February 10, 2022
New method to detect when hydrogen fuel cells are experiencing a failure
Scientists from Graduate School of Systems and Information Engineering at the University of Tsukuba introduced a new technique for detecting when a hydrogen fuel cell is experiencing reduced efficiency due to periods of excess or insufficient water. By using sensors that measure magnetic flux density, the amount of current generated can be monitored noninvasively, which can signal a problem. This work may lead to technology that can improve the reliability of fuel cells, while also significantly reducing the carbon footprint of cars.
As the search continues for ecofriendly transportation technologies to replace the internal combustion engine, cars powered by hydrogen fuel cells are looking better every day. In addition to producing zero carbon emissions, these electrical energy generation devices are highly efficient and operate at lower temperatures compared with other methods. One main type is called a proton exchange membrane fuel cell (PEMFC). In it, a membrane that is permeable to hydrogen nuclei (which are just single protons) separates oxygen and hydrogen compartments. When protons travel across the membrane to combine with oxygen atoms, electrons flow through a wire to complete a water molecule, which is the only product besides electricity. However, a PEMFC is susceptible to failure owing to either becoming dried out, or excess water flooding the system. To ensure peak performance, new detectors are required that will quickly sense when this is happening, especially in stacks of fuel cells in which it can be difficult to pinpoint where the problem is occurring.

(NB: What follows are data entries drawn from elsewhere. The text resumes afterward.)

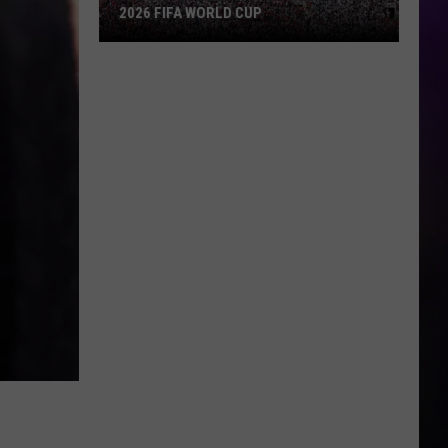
2026 FIFA WORLD CUP
An
Iowa
Soccer
Fan's
Guide
to
the
2026
FIFA
World
Cup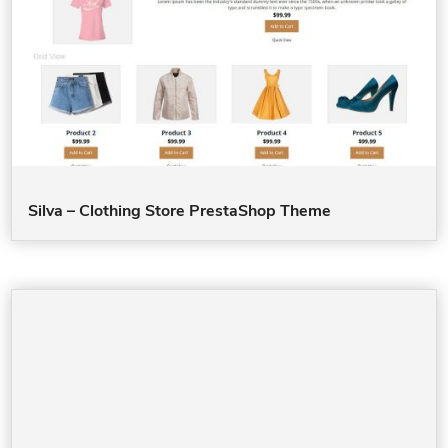
Silva – Clothing Store PrestaShop Theme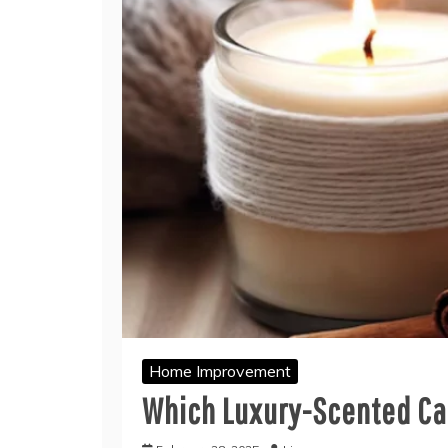
Home Improvement
Which Luxury-Scented Can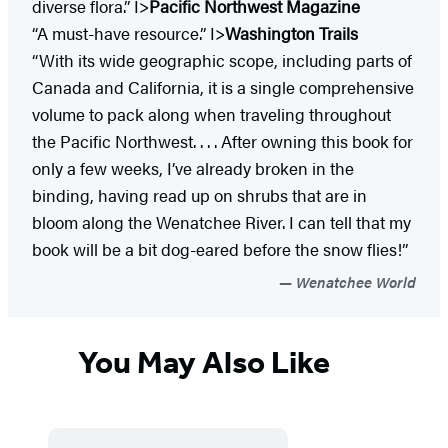
diverse flora.” I>
Pacific Northwest Magazine
“A must-have resource.” I>
Washington Trails
“With its wide geographic scope, including parts of
Canada and California, it is a single comprehensive
volume to pack along when traveling throughout
the Pacific Northwest. . . . After owning this book for
only a few weeks, I’ve already broken in the
binding, having read up on shrubs that are in
bloom along the Wenatchee River. I can tell that my
book will be a bit dog-eared before the snow flies!”
Wenatchee World
You May Also Like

Now, a team of researchers at the University of Tsukuba have developed a new system based on the magnetic flux produced by electrical currents inside the fuel cell. When the system is operating correctly, the electrical currents produced will generate a characteristic pattern of magnetic fields that can be detected by sensors. This allows failure states to be immediately registered owing to the changes in the magnetic flux. "Water conditions make fuel cell performance unpredictable and unreliable, even under nominally identical operating conditions," author Professor Yutaro Akimoto says.
The team tested their system with an air-cooled 50-Watt PEMFC stack consisting of five fuel cells. The magnetic flux density was measured using sensors that were placed inside cooling holes. If a fault was detected, the appropriate control measured could be implemented. "Our research opens the possibility for automated control systems to be integrated into future fuel cells," Professor Akimoto says. This can pave the way for more efficient and practical zero-emission vehicles.
The work is published in Fuel Cells as "Experimental investigation of stable PEMFC control using magnetic sensor probes."